Buying a new phone soon and will start with foundational security.

Agree.

I've personally recently begun a journey of finding out what it takes to use my phone in a private and secure manner.

It's quite an interesting project, that I can recommend to anyone eager to learn about the digital footprint.

Buy a google pixel, install grapheneOS on it, and from there, start the project of how you migrate your usual phone usage without attaching your identity.

For me, so far, that has taken me through so many cool services like:

- silent.link (paid with lightning)

- mullvad VPN (paid with lightning)

- namecheap domain (paid on chain)

- proton unlimited (paid on chain)

- proton includes simplelogin which is now completely invaluable to me

- jmp.chat for voip phone service (paid on chain)
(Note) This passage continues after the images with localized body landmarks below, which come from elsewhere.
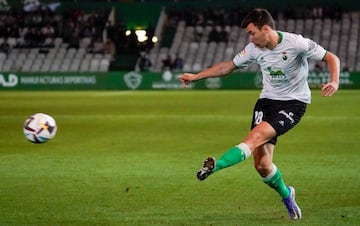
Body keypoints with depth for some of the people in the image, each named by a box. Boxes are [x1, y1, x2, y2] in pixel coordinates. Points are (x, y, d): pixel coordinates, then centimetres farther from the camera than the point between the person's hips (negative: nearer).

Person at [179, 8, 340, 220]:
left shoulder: (296, 43, -17)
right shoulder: (255, 49, -2)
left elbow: (331, 57, -9)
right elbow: (229, 66, 12)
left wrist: (334, 82, -27)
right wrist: (196, 76, 8)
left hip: (294, 102, -5)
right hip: (267, 100, 5)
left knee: (258, 134, -31)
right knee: (262, 165, -5)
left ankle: (216, 165, -41)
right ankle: (286, 195, 22)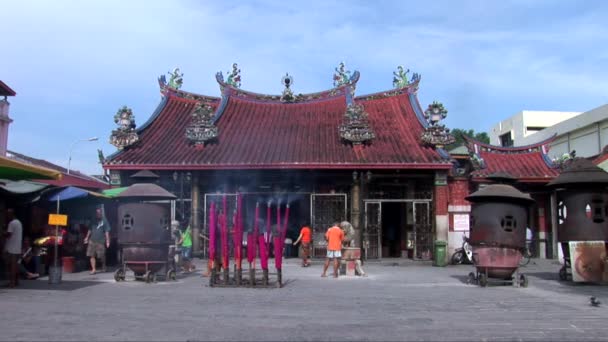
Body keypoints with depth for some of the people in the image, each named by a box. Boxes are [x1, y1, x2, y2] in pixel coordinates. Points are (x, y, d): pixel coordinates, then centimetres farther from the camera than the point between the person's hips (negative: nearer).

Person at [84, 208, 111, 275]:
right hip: (92, 241, 4)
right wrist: (87, 237, 13)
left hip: (100, 241, -4)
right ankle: (93, 269, -2)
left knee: (102, 256, 5)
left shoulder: (104, 221, -1)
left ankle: (103, 268, 25)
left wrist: (107, 241, -10)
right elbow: (90, 230, 19)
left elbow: (107, 231, -5)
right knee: (92, 255, -4)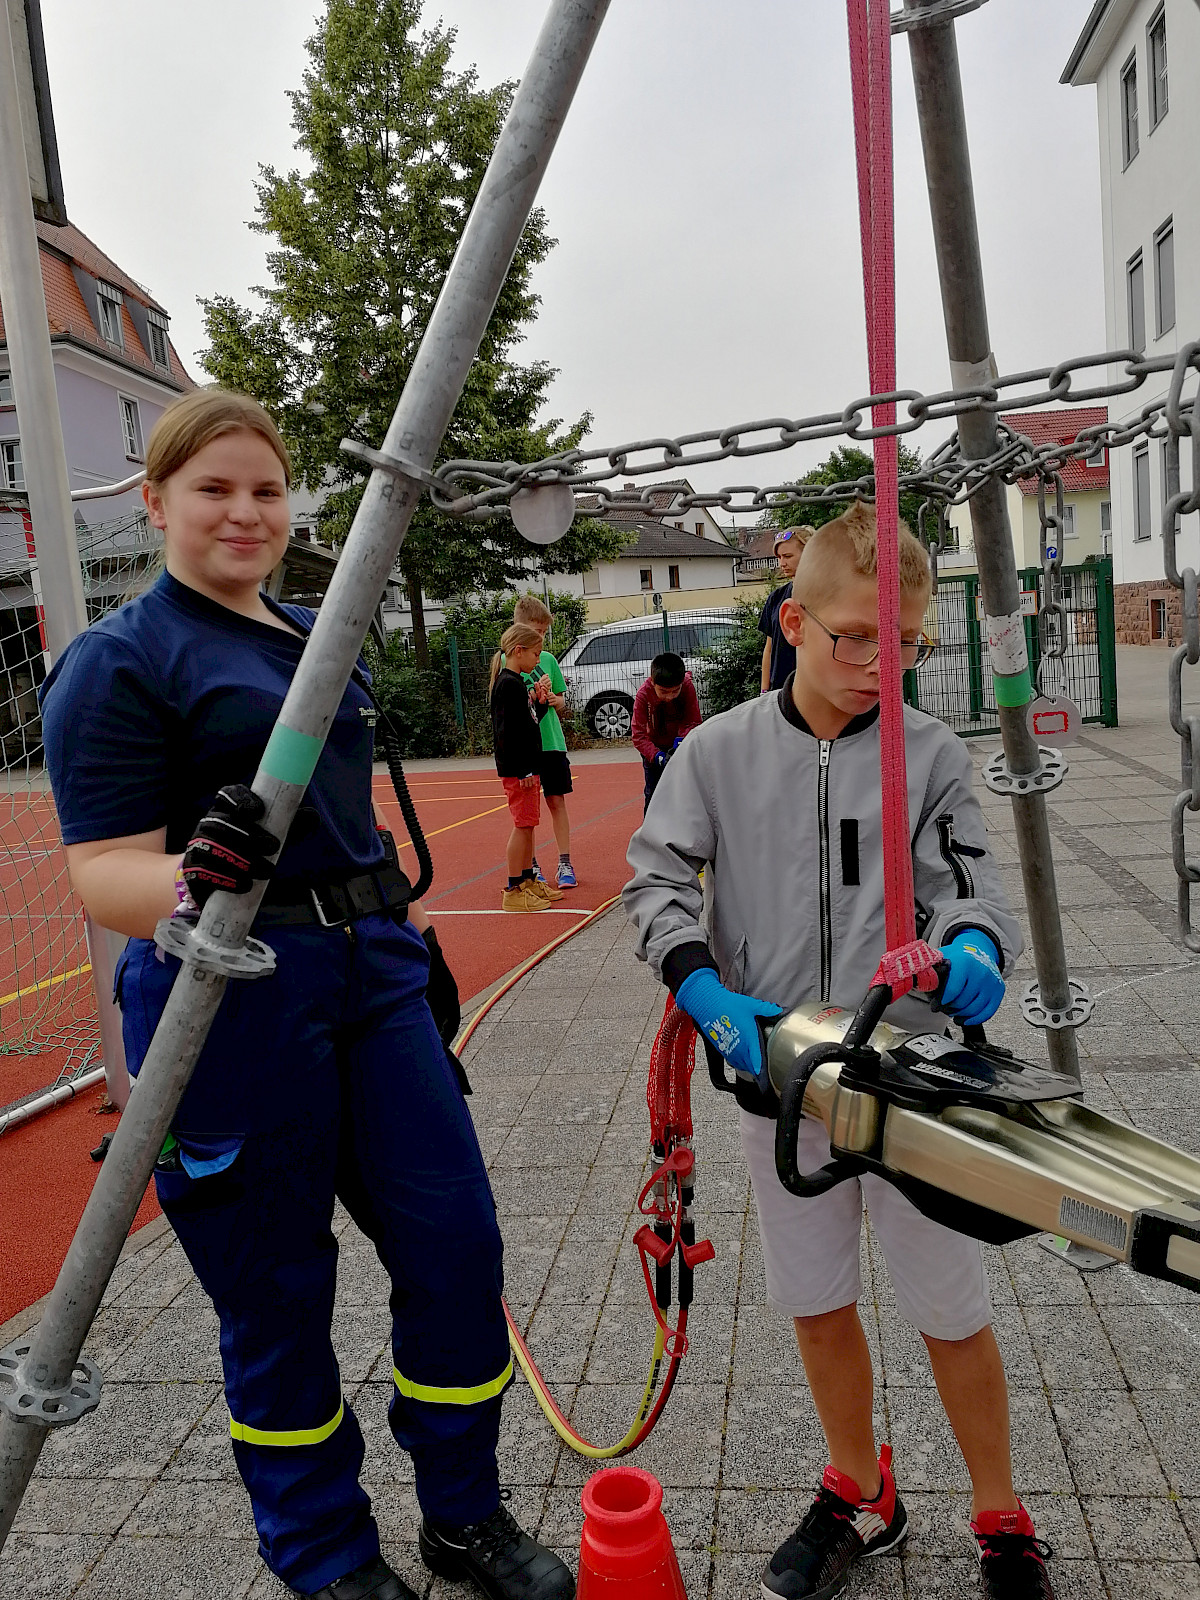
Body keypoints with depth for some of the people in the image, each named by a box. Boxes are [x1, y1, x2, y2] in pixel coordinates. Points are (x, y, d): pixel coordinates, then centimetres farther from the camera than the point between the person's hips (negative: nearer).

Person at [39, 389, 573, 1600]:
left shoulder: (319, 637, 15)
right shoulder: (119, 659, -7)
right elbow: (103, 871, -14)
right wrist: (195, 884, -36)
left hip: (369, 977, 7)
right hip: (229, 1001, -6)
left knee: (455, 1239, 7)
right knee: (277, 1291, 7)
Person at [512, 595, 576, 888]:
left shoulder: (548, 659, 9)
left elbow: (562, 701, 15)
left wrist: (553, 699, -7)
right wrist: (534, 695, -21)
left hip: (551, 742, 3)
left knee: (557, 801, 4)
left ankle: (565, 864, 11)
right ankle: (532, 866, 16)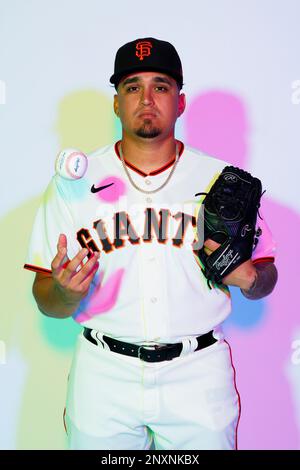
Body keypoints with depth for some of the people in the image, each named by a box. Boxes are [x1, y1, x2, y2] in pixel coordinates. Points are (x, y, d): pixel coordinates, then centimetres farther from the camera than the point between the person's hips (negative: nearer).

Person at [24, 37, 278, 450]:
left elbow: (265, 277, 7)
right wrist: (65, 292, -23)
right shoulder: (73, 184, -1)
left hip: (198, 374, 1)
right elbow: (46, 300, -1)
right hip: (104, 375, 0)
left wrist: (248, 277, -15)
- android profiles for phone use case silo-ing

Just generally taking things step by step migrating a phone usecase at a time, taking into consideration what would be necessary to keep private and secure in order to use a specific app or service.

Well said. I would recommend Extreme Privacy by Michael Bazzel as a guide to manage your privacy.

Don't store any data on your phone when possible. No photos, no downloads/files, no saved keys/passwords, no location, no Bluetooth, no biometrics, forced private browsing w/o history or "any saved data". Little-no apps, browser only. Don't sign into anything. I understand that's difficult for most, but once you understand that you are often trading convenience for privacy/security, the above should be the goal or better imo. I believe there is no miracle pill or bandaid app that can save you, it's about habits.